Certain Quotes - page 97
We must not draw general conclusions from certain particular principles, though, in the main, true ones. We must not suppose that, because a man is a rational animal, he will therefore always act rationally; or, because he has such or such a predominant passion, that he will act invariably and consequentially in the pursuit of it. No. We are complicated machines: and though we have one main-spring, that gives motion to the whole, we have an infinity of little wheels, which, in their turns, retard, precipitate, and sometimes stop that motion.
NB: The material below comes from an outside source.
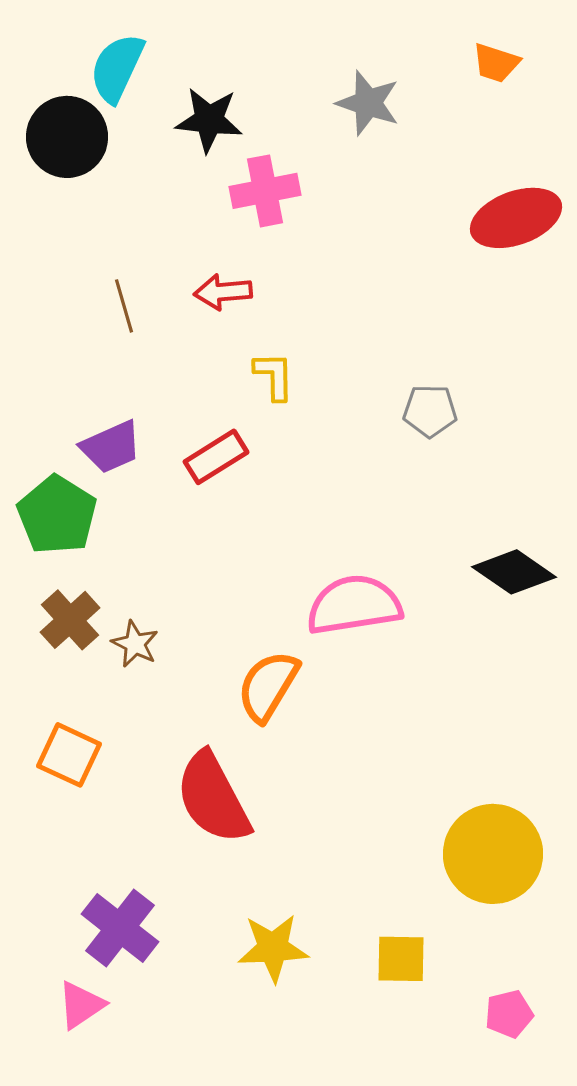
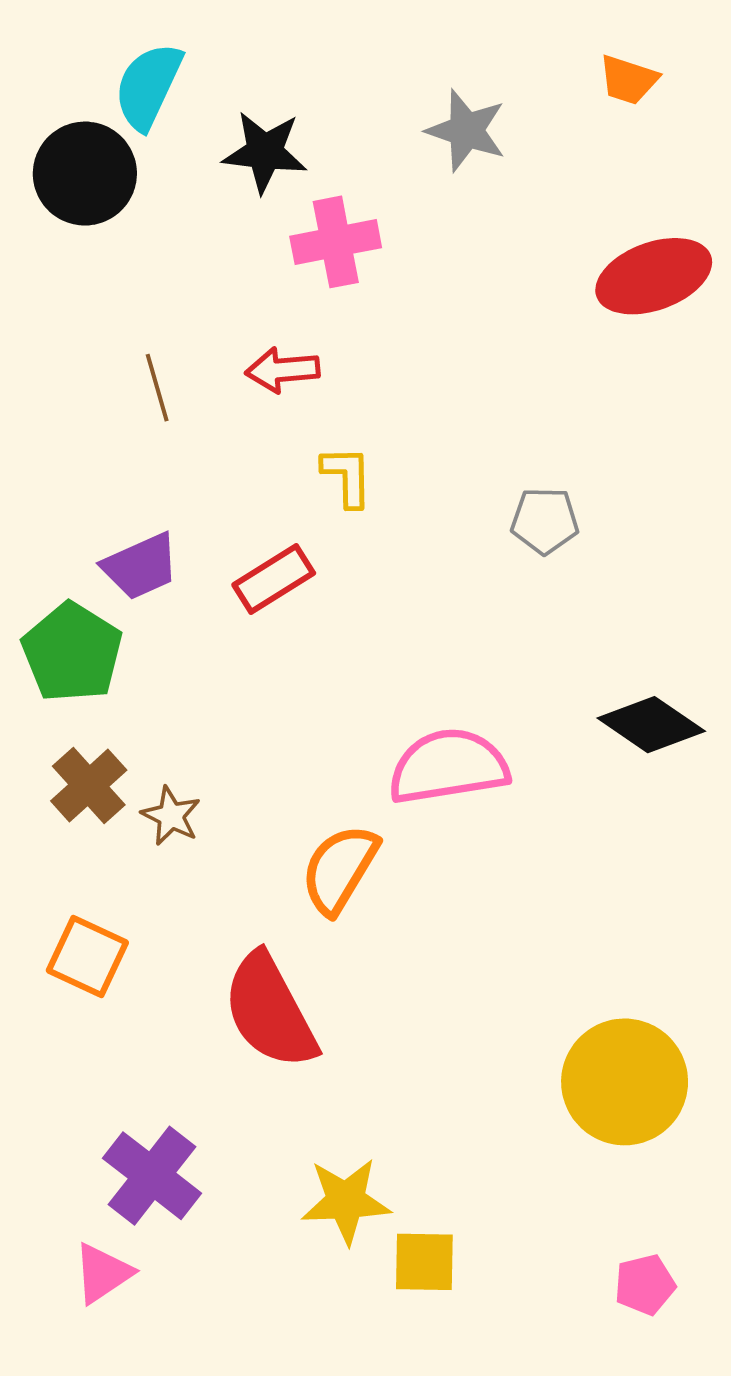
yellow square: (401, 959) -> (424, 1262), moved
Philip Stanhope, 4th Earl of Chesterfield
With regard to certain other fallacies with which the farmers have been beset, and latterly more so than ever; the farmer has been told that if there was a free trade in corn, wheat would be so cheap, that he would not be able to carry on his farm. He is directed only to look at Dantzic, where corn, he is told, was once selling at 15s. 11d. per quarter, and on this the Essex Protection Society put out their circulars, stating that Dantzic wheat is but 15s. 11d. per quarter, and how would the British farmer contend against this? ...As far as I can obtain information from the books of merchants, the cost of transit from Dantzic, during an average of ten years, may be put down at 10s. 6d. a quarter, including in this, freight, landing, loading, insurance, and other items of every kind. This is the natural protection enjoyed by the farmers of this country.
Richard Cobden
If I were five-and-twenty or thirty, instead of, unhappily, twice that number of years, I would take Adam Smith in hand-I would not go beyond him, I would have no politics in it-I would take Adam Smith in hand, and I would have a League for free trade in Land just as we had a League for free trade in Corn. You will find just the same authority in Adam Smith for the one as for the other; and if it were only taken up as it must be taken up to succeed, not as a political, revolutionary, Radical, Chartist notion, but taken up on politico-economic grounds, the agitation would be certain to succeed; and if you apply free trade in land and to labour too-that is, by getting rid of those abominable restrictions in your parish settlements, and the like-then, I say, the men who do that will have done for England probably more than we have been able to do by making free trade in corn.